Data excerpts
━━━━━━━━━━━━━━━━━━━━━━━━━━━━━━

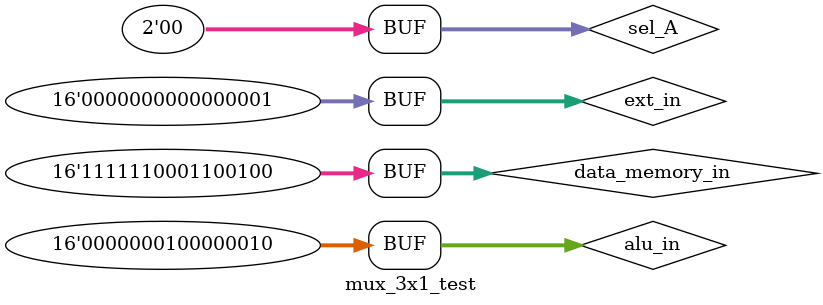
<source format=sv>
`timescale 1 ns / 10 ps

module mux_3x1_test#(
        parameter DATA_WIDTH = 16
    );

    logic [DATA_WIDTH - 1:0] alu_in, ext_in, data_memory_in;
    logic [1:0] sel_A;
    logic [DATA_WIDTH - 1:0] mux_A_out;

    mux_3x1 mux0(
        .in_10(alu_in),
        .in_01(ext_in),
        .in_00(data_memory_in),
        .select_3x1(sel_A), 
        .mux_out(mux_A_out)
    );

    initial
    begin
        ext_in = 15'b0000000001110001;
        data_memory_in = 15'b0000000000000000;
        alu_in = 16'b1111111110000010;
        sel_A = 2'b00;
        #1 sel_A = 2'b01;
        #1 sel_A = 2'b10;
        #1 alu_in = 16'b0000001010101010;
        #1 ext_in = 16'b0000000000000001;
        #1 sel_A = 2'b00;
        #1 sel_A = 2'b11;
        #1 sel_A = 2'b00;
        #1 data_memory_in = 16'b1111110001100100;
        #1 alu_in = 16'b0000000100000010;
    end
endmodule

</source>
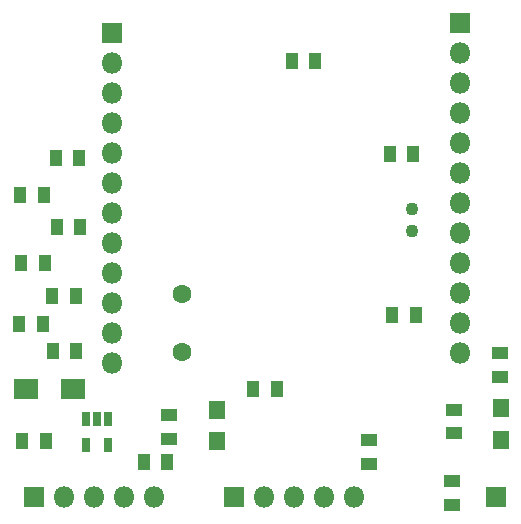
<source format=gbs>
G04 #@! TF.GenerationSoftware,KiCad,Pcbnew,5.1.6-c6e7f7d~87~ubuntu18.04.1*
G04 #@! TF.CreationDate,2020-08-15T23:02:31+05:30*
G04 #@! TF.ProjectId,stm32wb_Dev_v1,73746d33-3277-4625-9f44-65765f76312e,rev?*
G04 #@! TF.SameCoordinates,Original*
G04 #@! TF.FileFunction,Soldermask,Bot*
G04 #@! TF.FilePolarity,Negative*
%FSLAX46Y46*%
G04 Gerber Fmt 4.6, Leading zero omitted, Abs format (unit mm)*
G04 Created by KiCad (PCBNEW 5.1.6-c6e7f7d~87~ubuntu18.04.1) date 2020-08-15 23:02:31*
%MOMM*%
%LPD*%
G01*
G04 APERTURE LIST*
%ADD10R,2.100000X1.700000*%
%ADD11R,1.800000X1.800000*%
%ADD12R,1.100000X1.350000*%
%ADD13R,1.350000X1.100000*%
%ADD14O,1.800000X1.800000*%
%ADD15R,1.400000X1.600000*%
%ADD16R,0.750000X1.160000*%
%ADD17C,1.100000*%
%ADD18C,1.600000*%
G04 APERTURE END LIST*
D10*
X85256600Y-83022400D03*
X89256600Y-83022400D03*
D11*
X125067000Y-92130900D03*
D12*
X86911200Y-87355700D03*
X84911200Y-87355700D03*
D13*
X114262000Y-87313300D03*
X114262000Y-89313300D03*
D12*
X106472000Y-82974200D03*
X104472000Y-82974200D03*
X87851700Y-69242900D03*
X89851700Y-69242900D03*
X116046000Y-63086000D03*
X118046000Y-63086000D03*
X116241000Y-76692800D03*
X118241000Y-76692800D03*
D13*
X121346000Y-90815900D03*
X121346000Y-92815900D03*
X121450000Y-86739500D03*
X121450000Y-84739500D03*
X125382000Y-81942900D03*
X125382000Y-79942900D03*
D12*
X109742000Y-55250100D03*
X107742000Y-55250100D03*
X86641900Y-77477600D03*
X84641900Y-77477600D03*
X89767900Y-63413600D03*
X87767900Y-63413600D03*
X87503800Y-79806800D03*
X89503800Y-79806800D03*
D13*
X97312500Y-85217800D03*
X97312500Y-87217800D03*
D12*
X95221000Y-89156500D03*
X97221000Y-89156500D03*
X84758000Y-66555600D03*
X86758000Y-66555600D03*
X86852000Y-72298600D03*
X84852000Y-72298600D03*
X89479100Y-75148400D03*
X87479100Y-75148400D03*
D11*
X85905300Y-92151200D03*
D14*
X88445300Y-92151200D03*
X90985300Y-92151200D03*
X93525300Y-92151200D03*
X96065300Y-92151200D03*
X113022000Y-92115600D03*
X110482000Y-92115600D03*
X107942000Y-92115600D03*
X105402000Y-92115600D03*
D11*
X102862000Y-92115600D03*
D14*
X92514400Y-80789800D03*
X92514400Y-78249800D03*
X92514400Y-75709800D03*
X92514400Y-73169800D03*
X92514400Y-70629800D03*
X92514400Y-68089800D03*
X92514400Y-65549800D03*
X92514400Y-63009800D03*
X92514400Y-60469800D03*
X92514400Y-57929800D03*
X92514400Y-55389800D03*
D11*
X92514400Y-52849800D03*
X121953000Y-51968400D03*
D14*
X121953000Y-54508400D03*
X121953000Y-57048400D03*
X121953000Y-59588400D03*
X121953000Y-62128400D03*
X121953000Y-64668400D03*
X121953000Y-67208400D03*
X121953000Y-69748400D03*
X121953000Y-72288400D03*
X121953000Y-74828400D03*
X121953000Y-77368400D03*
X121953000Y-79908400D03*
D15*
X125435000Y-84607400D03*
X125435000Y-87307400D03*
X101420000Y-87435700D03*
X101420000Y-84735700D03*
D16*
X90309700Y-87704000D03*
X92209700Y-87704000D03*
X92209700Y-85504000D03*
X91259700Y-85504000D03*
X90309700Y-85504000D03*
D17*
X117912000Y-69639300D03*
X117912000Y-67739300D03*
D18*
X98470700Y-79883300D03*
X98470700Y-74983300D03*
M02*

</source>
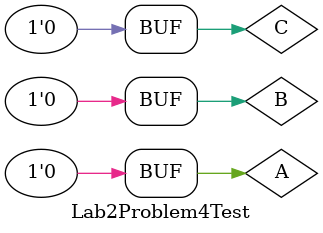
<source format=v>
`timescale 1ns / 1ps


module Lab2Problem4Test;

	// Inputs
	reg A;
	reg B;
	reg C;

	// Outputs
	wire X;
	wire Y;

	// Instantiate the Unit Under Test (UUT)
	Lab2Problem4 uut (
		.A(A), 
		.B(B), 
		.C(C), 
		.X(X), 
		.Y(Y)
	);

	initial begin
		// Initialize Inputs
		A = 0;
		B = 0;
		C = 0;

		// Wait 100 ns for global reset to finish
		#100;
        
		// Add stimulus here

	end
      
endmodule


</source>
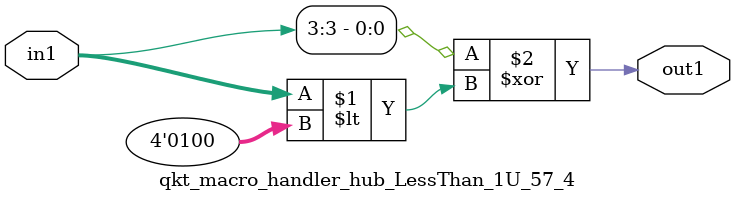
<source format=v>

`timescale 1ps / 1ps


module qkt_macro_handler_hub_LessThan_1U_57_4( in1, out1 );

    input [3:0] in1;
    output out1;

    
    // rtl_process:qkt_macro_handler_hub_LessThan_1U_57_4/qkt_macro_handler_hub_LessThan_1U_57_4_thread_1
    assign out1 = (in1[3] ^ in1 < 4'd04);

endmodule


</source>
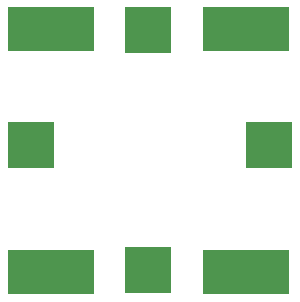
<source format=gbr>
%TF.GenerationSoftware,KiCad,Pcbnew,(5.1.10)-1*%
%TF.CreationDate,2023-05-11T10:09:18-05:00*%
%TF.ProjectId,perovskite_router,7065726f-7673-46b6-9974-655f726f7574,rev?*%
%TF.SameCoordinates,Original*%
%TF.FileFunction,Paste,Top*%
%TF.FilePolarity,Positive*%
%FSLAX46Y46*%
G04 Gerber Fmt 4.6, Leading zero omitted, Abs format (unit mm)*
G04 Created by KiCad (PCBNEW (5.1.10)-1) date 2023-05-11 10:09:18*
%MOMM*%
%LPD*%
G01*
G04 APERTURE LIST*
%ADD10R,4.000000X4.000000*%
%ADD11R,7.400000X3.800000*%
G04 APERTURE END LIST*
D10*
%TO.C,U1*%
X159652000Y-85646000D03*
X139452000Y-85646000D03*
X149352000Y-96246000D03*
X149402000Y-75946000D03*
D11*
X141202000Y-96446000D03*
X157652000Y-96446000D03*
X157652000Y-75846000D03*
X141202000Y-75846000D03*
%TD*%
M02*

</source>
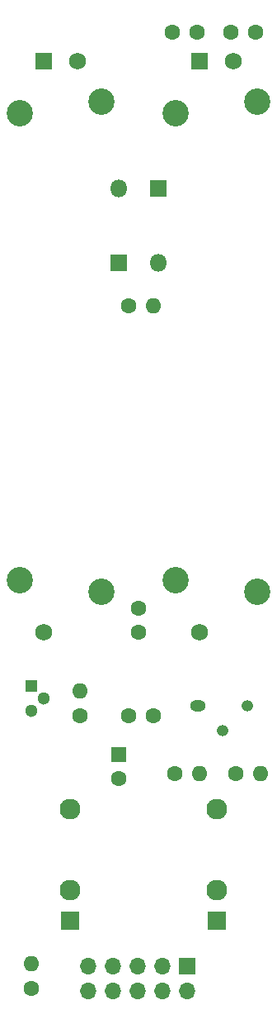
<source format=gbr>
%TF.GenerationSoftware,KiCad,Pcbnew,(6.0.4-0)*%
%TF.CreationDate,2022-12-20T09:34:11-08:00*%
%TF.ProjectId,harmonic_percolator,6861726d-6f6e-4696-935f-706572636f6c,rev?*%
%TF.SameCoordinates,Original*%
%TF.FileFunction,Soldermask,Bot*%
%TF.FilePolarity,Negative*%
%FSLAX46Y46*%
G04 Gerber Fmt 4.6, Leading zero omitted, Abs format (unit mm)*
G04 Created by KiCad (PCBNEW (6.0.4-0)) date 2022-12-20 09:34:11*
%MOMM*%
%LPD*%
G01*
G04 APERTURE LIST*
%ADD10C,1.600000*%
%ADD11O,1.600000X1.600000*%
%ADD12R,1.800000X1.800000*%
%ADD13O,1.800000X1.800000*%
%ADD14R,1.700000X1.700000*%
%ADD15O,1.700000X1.700000*%
%ADD16O,1.600000X1.200000*%
%ADD17O,1.200000X1.200000*%
%ADD18R,1.600000X1.600000*%
%ADD19R,1.300000X1.300000*%
%ADD20C,1.300000*%
%ADD21R,1.750000X1.750000*%
%ADD22C,1.750000*%
%ADD23C,2.700000*%
%ADD24R,1.930000X1.830000*%
%ADD25C,2.130000*%
G04 APERTURE END LIST*
D10*
%TO.C,R4*%
X114955000Y-124000000D03*
D11*
X117495000Y-124000000D03*
%TD*%
D10*
%TO.C,R2*%
X108755000Y-124000000D03*
D11*
X111295000Y-124000000D03*
%TD*%
D10*
%TO.C,C2*%
X117000000Y-48000000D03*
X114500000Y-48000000D03*
%TD*%
%TO.C,R3*%
X94000000Y-146000000D03*
D11*
X94000000Y-143460000D03*
%TD*%
D12*
%TO.C,D2*%
X107000000Y-64000000D03*
D13*
X107000000Y-71620000D03*
%TD*%
D14*
%TO.C,J3*%
X110000000Y-143725000D03*
D15*
X110000000Y-146265000D03*
X107460000Y-143725000D03*
X107460000Y-146265000D03*
X104920000Y-143725000D03*
X104920000Y-146265000D03*
X102380000Y-143725000D03*
X102380000Y-146265000D03*
X99840000Y-143725000D03*
X99840000Y-146265000D03*
%TD*%
D16*
%TO.C,Q2*%
X111060000Y-117000000D03*
D17*
X113600000Y-119540000D03*
X116140000Y-117000000D03*
%TD*%
D12*
%TO.C,D1*%
X103000000Y-71620000D03*
D13*
X103000000Y-64000000D03*
%TD*%
D10*
%TO.C,R1*%
X99000000Y-118000000D03*
D11*
X99000000Y-115460000D03*
%TD*%
D10*
%TO.C,C1*%
X111000000Y-48000000D03*
X108500000Y-48000000D03*
%TD*%
%TO.C,C3*%
X104000000Y-118000000D03*
X106500000Y-118000000D03*
%TD*%
D18*
%TO.C,C5*%
X103000000Y-122000000D03*
D10*
X103000000Y-124500000D03*
%TD*%
%TO.C,C4*%
X105000000Y-107000000D03*
X105000000Y-109500000D03*
%TD*%
%TO.C,R5*%
X104000000Y-76000000D03*
D11*
X106540000Y-76000000D03*
%TD*%
D19*
%TO.C,Q1*%
X94000000Y-115000000D03*
D20*
X95270000Y-116270000D03*
X94000000Y-117540000D03*
%TD*%
D21*
%TO.C,RV1 harmonics *%
X111250000Y-51000000D03*
D22*
X114750000Y-51000000D03*
X111250000Y-109500000D03*
D23*
X108800000Y-56350000D03*
X117200000Y-105350000D03*
X108800000Y-104150000D03*
X117200000Y-55150000D03*
%TD*%
D21*
%TO.C,RV2 balance*%
X95250000Y-51000000D03*
D22*
X98750000Y-51000000D03*
X95250000Y-109500000D03*
D23*
X92800000Y-56350000D03*
X92800000Y-104150000D03*
X101200000Y-105350000D03*
X101200000Y-55150000D03*
%TD*%
D24*
%TO.C,J2*%
X98000000Y-139000000D03*
D25*
X98000000Y-127600000D03*
X98000000Y-135900000D03*
%TD*%
D24*
%TO.C,J1*%
X113000000Y-139000000D03*
D25*
X113000000Y-127600000D03*
X113000000Y-135900000D03*
%TD*%
M02*

</source>
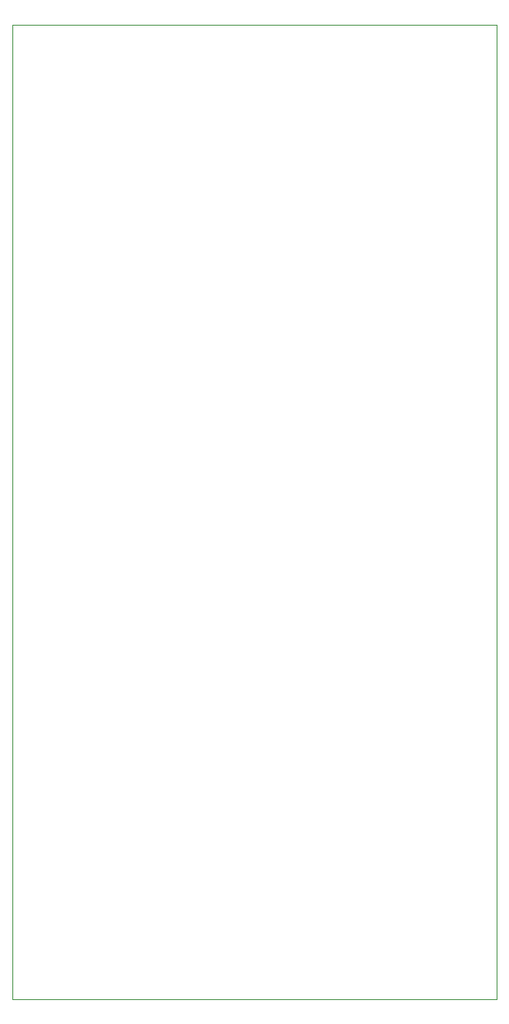
<source format=gm1>
G04 #@! TF.GenerationSoftware,KiCad,Pcbnew,8.0.5*
G04 #@! TF.CreationDate,2024-12-11T09:51:45-08:00*
G04 #@! TF.ProjectId,OpenPEMF_Final,4f70656e-5045-44d4-965f-46696e616c2e,rev?*
G04 #@! TF.SameCoordinates,Original*
G04 #@! TF.FileFunction,Profile,NP*
%FSLAX46Y46*%
G04 Gerber Fmt 4.6, Leading zero omitted, Abs format (unit mm)*
G04 Created by KiCad (PCBNEW 8.0.5) date 2024-12-11 09:51:45*
%MOMM*%
%LPD*%
G01*
G04 APERTURE LIST*
G04 #@! TA.AperFunction,Profile*
%ADD10C,0.100000*%
G04 #@! TD*
G04 APERTURE END LIST*
D10*
X102300000Y-49100000D02*
X102300000Y-148900000D01*
X152000000Y-49100000D02*
X152000000Y-148900000D01*
X102300000Y-148900000D02*
X152000000Y-148900000D01*
X152000000Y-49100000D02*
X102300000Y-49100000D01*
M02*

</source>
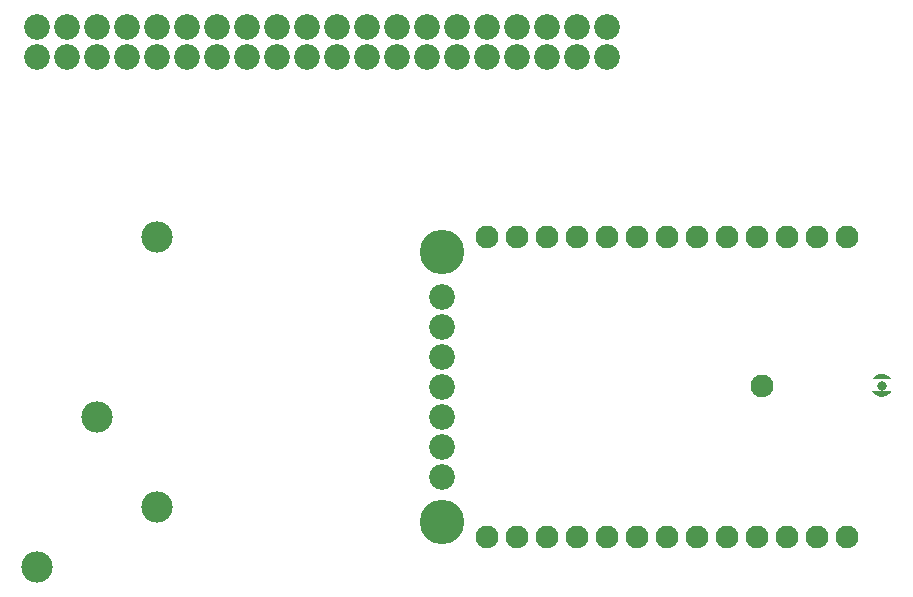
<source format=gbs>
G04 MADE WITH FRITZING*
G04 WWW.FRITZING.ORG*
G04 DOUBLE SIDED*
G04 HOLES PLATED*
G04 CONTOUR ON CENTER OF CONTOUR VECTOR*
%ASAXBY*%
%FSLAX23Y23*%
%MOIN*%
%OFA0B0*%
%SFA1.0B1.0*%
%ADD10C,0.148425*%
%ADD11C,0.076000*%
%ADD12C,0.086000*%
%ADD13C,0.032000*%
%ADD14C,0.085361*%
%ADD15C,0.104488*%
%ADD16R,0.001000X0.001000*%
%LNMASK0*%
G90*
G70*
G54D10*
X1837Y1337D03*
G54D11*
X1987Y1387D03*
X2087Y1387D03*
X2187Y1387D03*
X2287Y1387D03*
G54D10*
X1837Y437D03*
G54D11*
X2387Y1387D03*
X2487Y1387D03*
X2587Y1387D03*
X2687Y1387D03*
X2787Y1387D03*
X2887Y1387D03*
X2987Y1387D03*
X3087Y1387D03*
X3187Y1387D03*
X1987Y387D03*
X2087Y387D03*
X2187Y387D03*
X2287Y387D03*
X2387Y387D03*
X2487Y387D03*
X2587Y387D03*
X2687Y387D03*
X2787Y387D03*
X2887Y387D03*
X2987Y387D03*
X3087Y387D03*
X3187Y387D03*
G54D12*
X1837Y1187D03*
X1837Y1087D03*
X1837Y987D03*
X1837Y887D03*
X1837Y787D03*
X1837Y687D03*
X1837Y587D03*
G54D13*
X3302Y892D03*
G54D11*
X2902Y892D03*
G54D14*
X487Y1987D03*
X587Y1987D03*
X687Y1987D03*
X787Y1987D03*
X887Y1987D03*
X987Y1987D03*
X1087Y1987D03*
X1187Y1987D03*
X1287Y1987D03*
X1387Y1987D03*
X1487Y1987D03*
X1587Y1987D03*
X1687Y1987D03*
X1787Y1987D03*
X1887Y1987D03*
X1987Y1987D03*
X2087Y1987D03*
X2187Y1987D03*
X2287Y1987D03*
X2387Y1987D03*
X2387Y2087D03*
X2287Y2087D03*
X2187Y2087D03*
X2087Y2087D03*
X1987Y2087D03*
X1887Y2087D03*
X1787Y2087D03*
X1687Y2087D03*
X1587Y2087D03*
X1487Y2087D03*
X1387Y2087D03*
X1287Y2087D03*
X1187Y2087D03*
X1087Y2087D03*
X987Y2087D03*
X887Y2087D03*
X787Y2087D03*
X687Y2087D03*
X587Y2087D03*
X487Y2087D03*
G54D15*
X887Y487D03*
X487Y287D03*
X687Y787D03*
X887Y1387D03*
G54D16*
X3294Y930D02*
X3309Y930D01*
X3290Y929D02*
X3313Y929D01*
X3288Y928D02*
X3316Y928D01*
X3286Y927D02*
X3318Y927D01*
X3284Y926D02*
X3320Y926D01*
X3282Y925D02*
X3321Y925D01*
X3280Y924D02*
X3323Y924D01*
X3279Y923D02*
X3324Y923D01*
X3278Y922D02*
X3325Y922D01*
X3277Y921D02*
X3327Y921D01*
X3276Y920D02*
X3328Y920D01*
X3275Y919D02*
X3329Y919D01*
X3274Y918D02*
X3330Y918D01*
X3273Y917D02*
X3330Y917D01*
X3272Y916D02*
X3331Y916D01*
X3271Y915D02*
X3332Y915D01*
X3271Y914D02*
X3333Y914D01*
X3270Y913D02*
X3333Y913D01*
X3270Y873D02*
X3333Y873D01*
X3270Y872D02*
X3333Y872D01*
X3271Y871D02*
X3332Y871D01*
X3272Y870D02*
X3331Y870D01*
X3273Y869D02*
X3331Y869D01*
X3273Y868D02*
X3330Y868D01*
X3274Y867D02*
X3329Y867D01*
X3275Y866D02*
X3328Y866D01*
X3276Y865D02*
X3327Y865D01*
X3277Y864D02*
X3326Y864D01*
X3279Y863D02*
X3324Y863D01*
X3280Y862D02*
X3323Y862D01*
X3282Y861D02*
X3322Y861D01*
X3283Y860D02*
X3320Y860D01*
X3285Y859D02*
X3318Y859D01*
X3287Y858D02*
X3316Y858D01*
X3290Y857D02*
X3314Y857D01*
X3293Y856D02*
X3310Y856D01*
X3300Y855D02*
X3303Y855D01*
D02*
G04 End of Mask0*
M02*
</source>
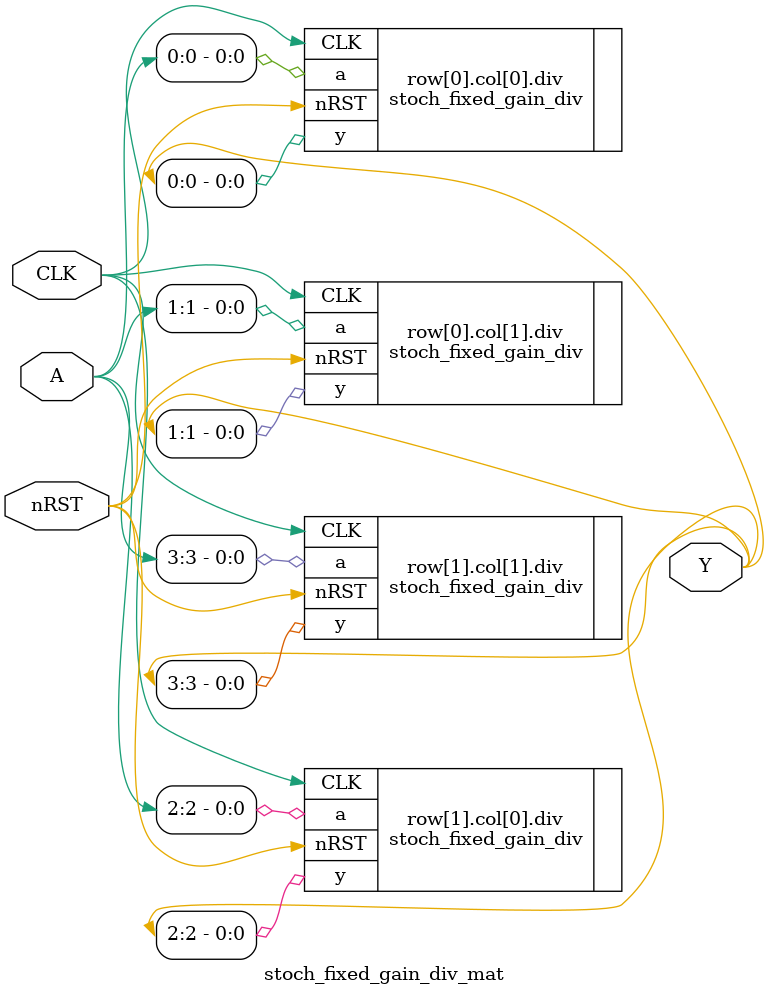
<source format=v>
`timescale 1ns / 1ps
module stoch_fixed_gain_div_mat(CLK, nRST, A, Y);

// parameters
parameter COUNTER_SIZE = 8;
parameter GAIN = 2;
parameter NUM_ROWS = 2;
parameter NUM_COLS = 2;

// I/O
input CLK, nRST;
input [(NUM_ROWS*NUM_COLS)-1:0] A;
output [(NUM_ROWS*NUM_COLS)-1:0] Y;

genvar i, j;
generate
    for (i = 0; i < NUM_ROWS; i = i + 1) begin : row
        for (j = 0; j < NUM_COLS; j = j + 1) begin: col
            stoch_fixed_gain_div #(.COUNTER_SIZE(COUNTER_SIZE), .GAIN(GAIN)) div(
                .CLK(CLK),
                .nRST(nRST),
                .a(A[(i*NUM_COLS)+j]),
                .y(Y[(i*NUM_COLS)+j])
                );
        end
    end 
endgenerate

endmodule

</source>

━━━━━━━━━━━━━━━━━━━━━━━━━━━━━━

Problem: Search the records for the string "ProjectId" and report each line that has it.

Solution below:
G04 #@! TF.ProjectId,stm32wb_Dev_v1,73746d33-3277-4625-9f44-65765f76312e,rev?*
%TF.ProjectId,perovskite_router,7065726f-7673-46b6-9974-655f726f7574,rev?*%
%TF.ProjectId,harmonic_percolator,6861726d-6f6e-4696-935f-706572636f6c,rev?*%
G04 #@! TF.ProjectId,OpenPEMF_Final,4f70656e-5045-44d4-965f-46696e616c2e,rev?*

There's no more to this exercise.